Virtual Open Systems March newsletter was published today, with an article about my work:

Checkpointing for HPC: High performance live checkpointing

At the 2018 HiPEAC ExascaleHPC workshop organized in the context of the ExaNoDe EC project, Virtual Open Systems has presented the progress of its implementation of live and incremental checkpointing, for Qemu-KVM.

The live aspect of this work reduce the virtual machine (VM) downtime to a few milliseconds, while the RAM is copied to disk in background; and the incremental aspect allows to checkpoint only the pages actually modified since the previous checkpoint. Periodic virtual machine checkpointing improves the reliability of HPC and cloud-computing environments, as it prevents the loss of volatile data in case of hardware failure. The live aspect makes it virtually transparent for the user, whose VM keeps running unaltered during the checkpointing.
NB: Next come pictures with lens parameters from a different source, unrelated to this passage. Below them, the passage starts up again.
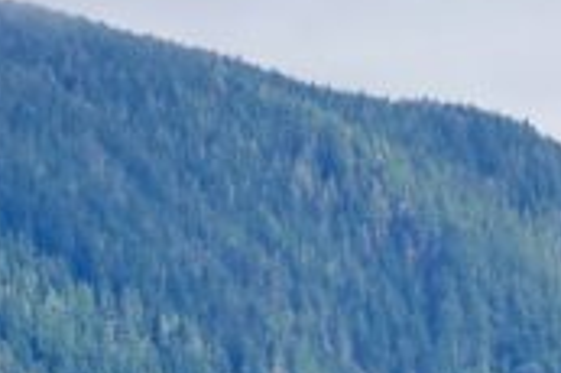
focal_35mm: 852
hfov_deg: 2.4
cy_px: 800
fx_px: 13264
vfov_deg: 1.6
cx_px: 674
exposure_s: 1/640
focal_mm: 52.82
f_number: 4
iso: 100
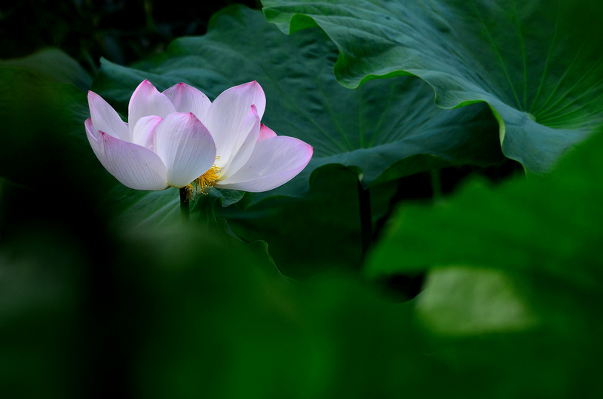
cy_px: 200
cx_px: 302
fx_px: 7522
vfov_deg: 3.0
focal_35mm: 450
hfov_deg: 4.6
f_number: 11
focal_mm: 300
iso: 400
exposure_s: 1/800
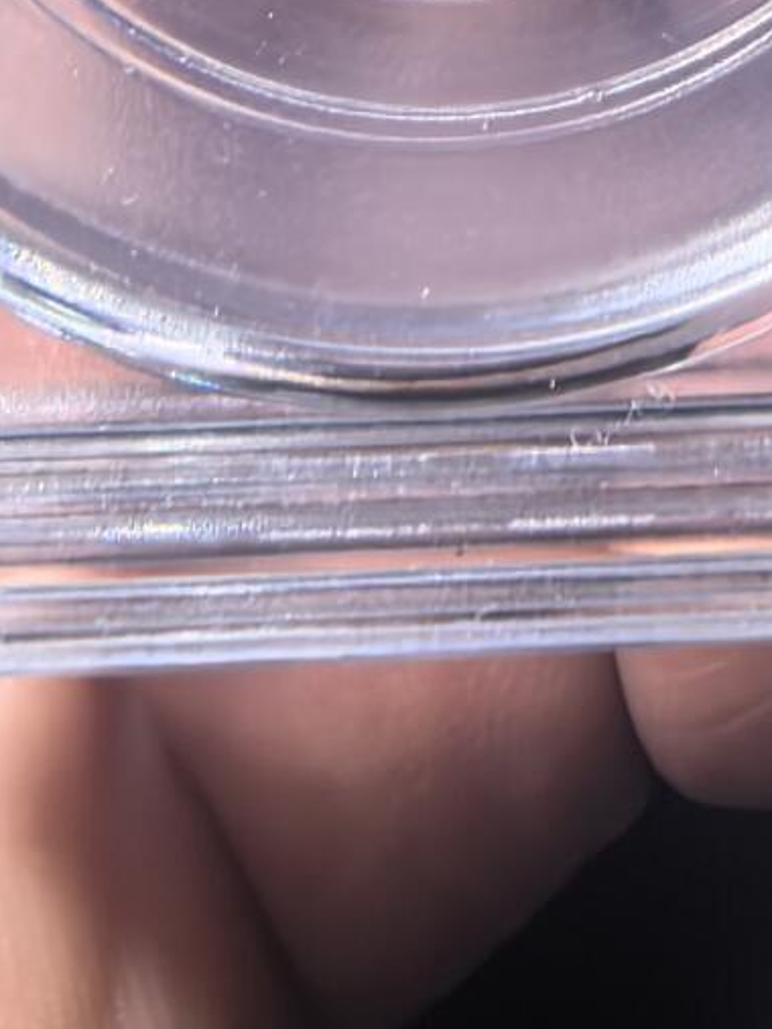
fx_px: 2852
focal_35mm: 96
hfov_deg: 15.4
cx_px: 522
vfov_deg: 17.3
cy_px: -718
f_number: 2.2
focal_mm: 1.95
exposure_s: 1/230
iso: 100
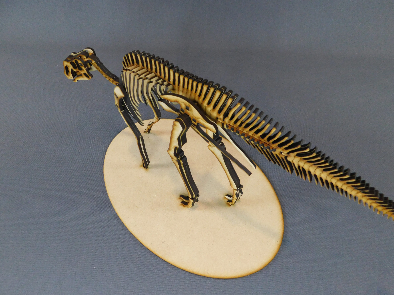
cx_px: 197
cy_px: 148
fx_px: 262
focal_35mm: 23
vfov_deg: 58.9
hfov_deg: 73.9
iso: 400
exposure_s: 1/30
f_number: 3
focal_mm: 4
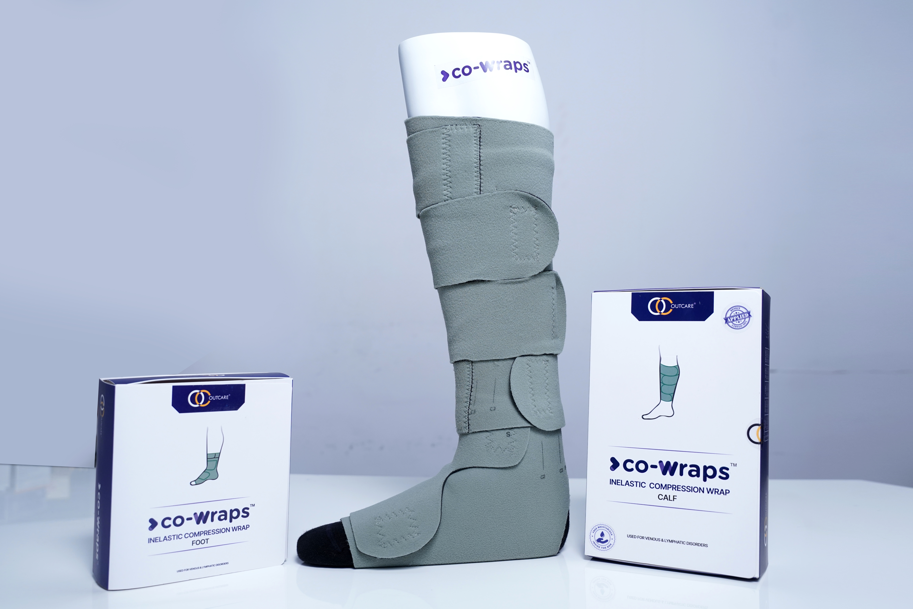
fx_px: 756
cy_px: 304
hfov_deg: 62.3
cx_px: 456
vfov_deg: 43.9
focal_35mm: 30
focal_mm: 29.8
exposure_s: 1/160
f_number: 4.5
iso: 640
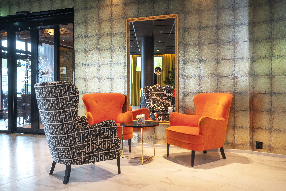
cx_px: 143
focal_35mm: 35
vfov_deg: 37.9
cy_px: 96
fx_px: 278
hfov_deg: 54.4
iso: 200
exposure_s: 1/3
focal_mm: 35
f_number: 7.1
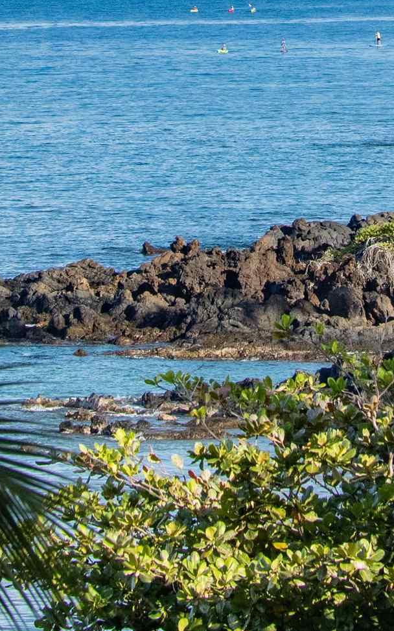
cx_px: 289
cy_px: -76
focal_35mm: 448
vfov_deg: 4.7
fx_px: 7698
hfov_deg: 2.9
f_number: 8
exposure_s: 1/500
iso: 800
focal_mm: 67
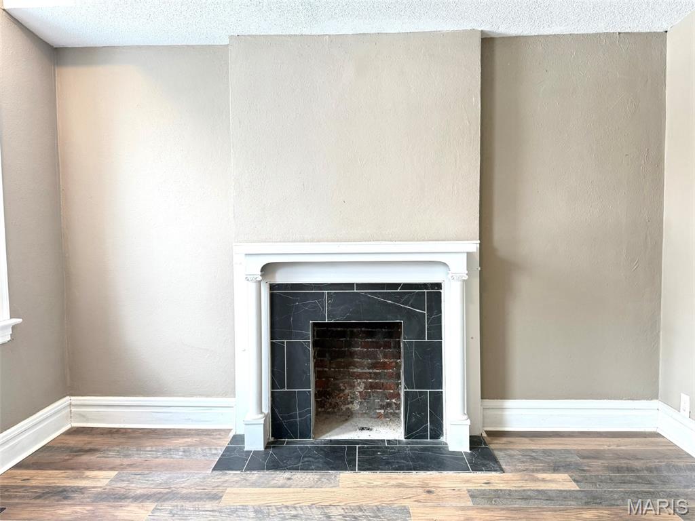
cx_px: 348
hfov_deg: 71.6
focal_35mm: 24
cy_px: 260
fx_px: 482
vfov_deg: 56.8
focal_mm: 6.76
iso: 200
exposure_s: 1/60
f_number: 1.78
The incremental aspect further reduces the checkpoint impact on the system, as only part of the RAM is saved, and also reduces the footprint of the checkpoints on the disk.

The challenges behind both aspects of the checkpointing are related to the tracking and handling of the memory pages being modified by the guest system. Virtual Open Systems developed a novel approach to track these changes in Qemu, which guarantees the consistency of every checkpoint, regardless the activity of the guest system.